#### Document section
=-=-=
What is Apache YARN?
Apache YARN (Yet Another Resource Negotiator) is the resource management and job scheduling technology in Hadoop 2.0+. YARN enables multiple data processing engines such as interactive SQL, real-time streaming, data science and batch processing to handle data stored in a single platform, unlocking an entirely new approach to analytics.
YARN separates the resource management functionality from the programming model by splitting the JobTracker responsibilities into separate daemons: ResourceManager for resource management, NodeManager for node monitoring, and ApplicationMaster for application lifecycle management. This architecture allows multiple applications to run simultaneously while efficiently sharing cluster resources.
YARN Cluster Performance Calculator
Available Resources: 136GB RAM, 70 cores
Fault Tolerance: 30% node failure tolerance
YARN Core Components
ResourceManager
Central authority managing cluster resources and scheduling applications globally.
• Application scheduling
• Queue management
• High availability support
• Web UI and REST APIs
NodeManager
Per-node agent managing containers and monitoring local resources.
=-=-=
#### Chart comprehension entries
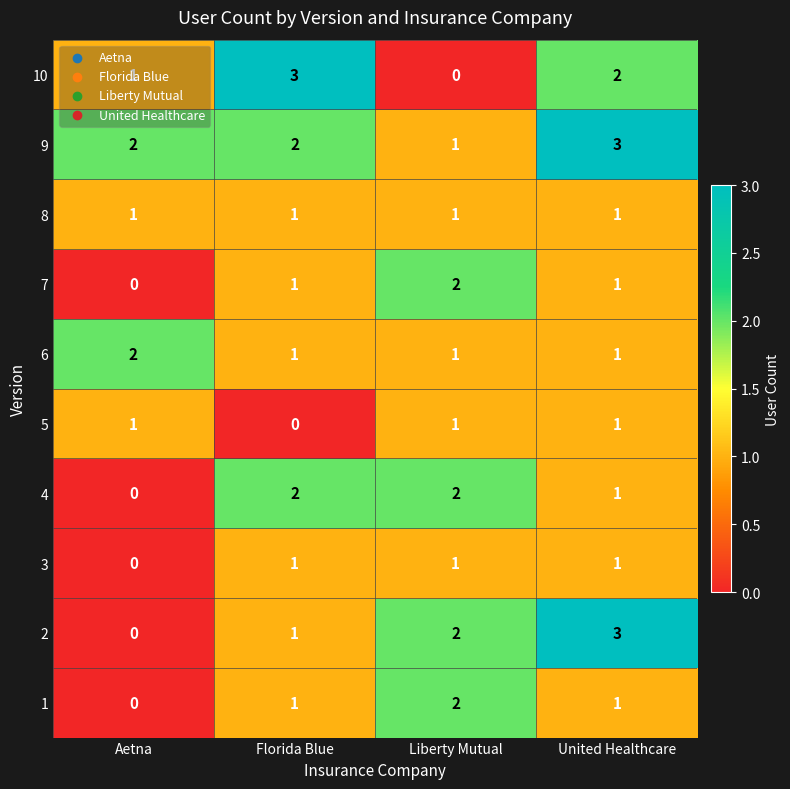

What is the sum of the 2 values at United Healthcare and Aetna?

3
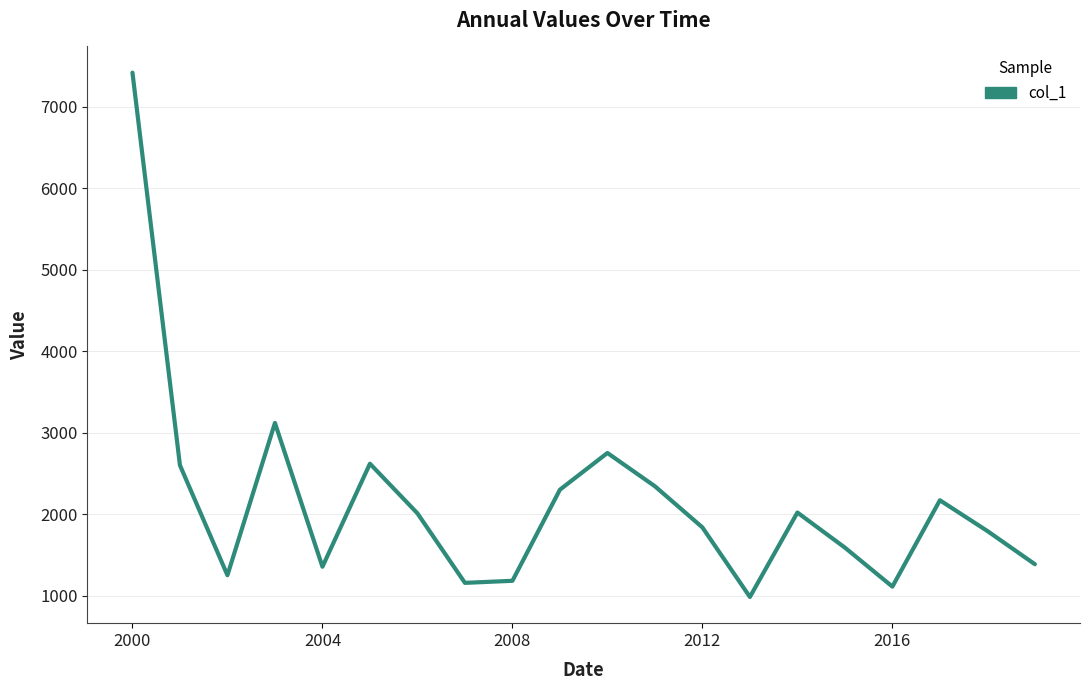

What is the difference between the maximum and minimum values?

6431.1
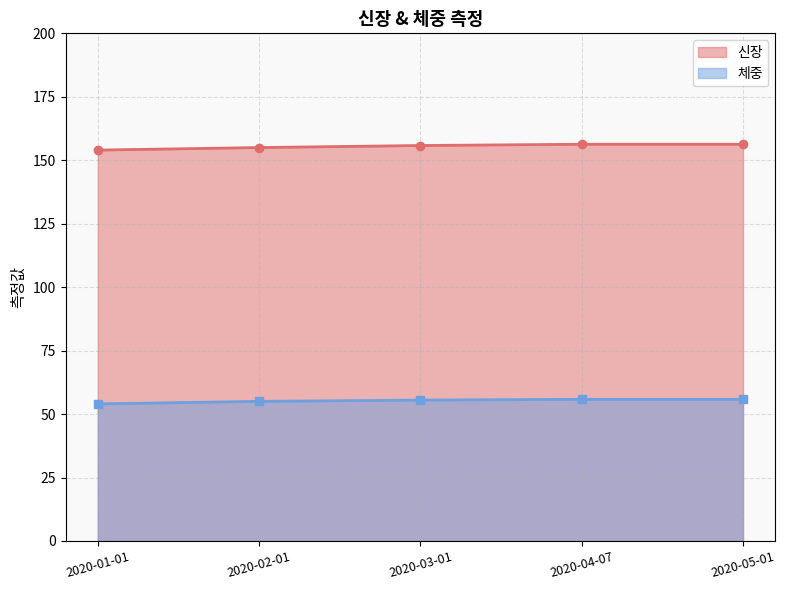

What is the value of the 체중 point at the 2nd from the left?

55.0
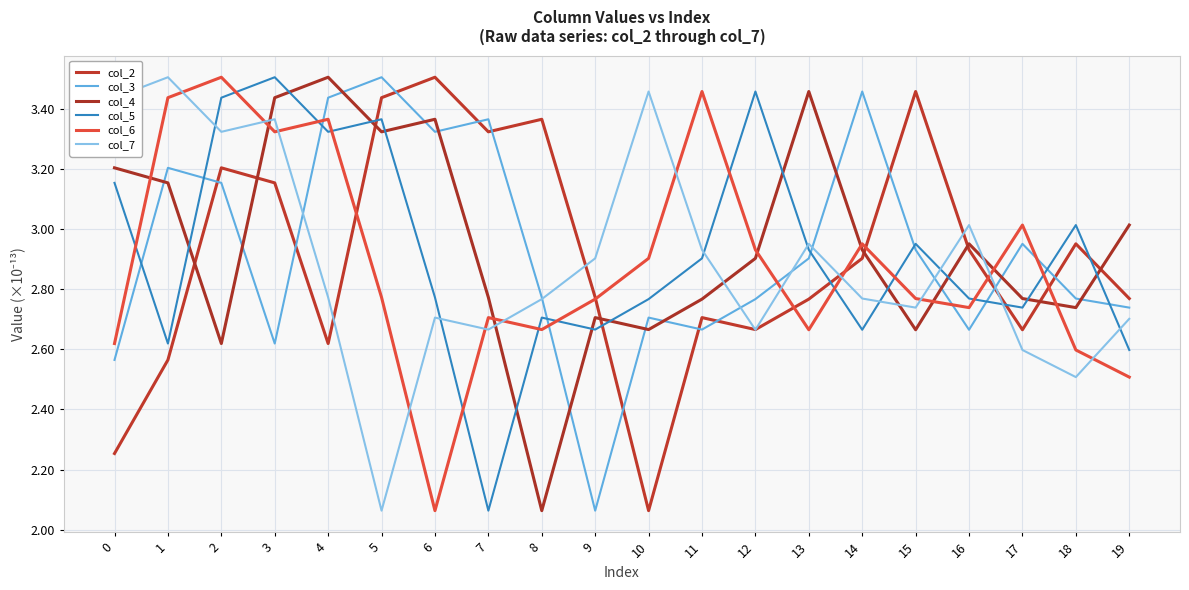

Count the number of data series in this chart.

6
=-=-=
#### Problem to work on
In the Apache YARN overview, which daemon is responsible for application lifecycle management?

#### Output for this exercise
ApplicationMaster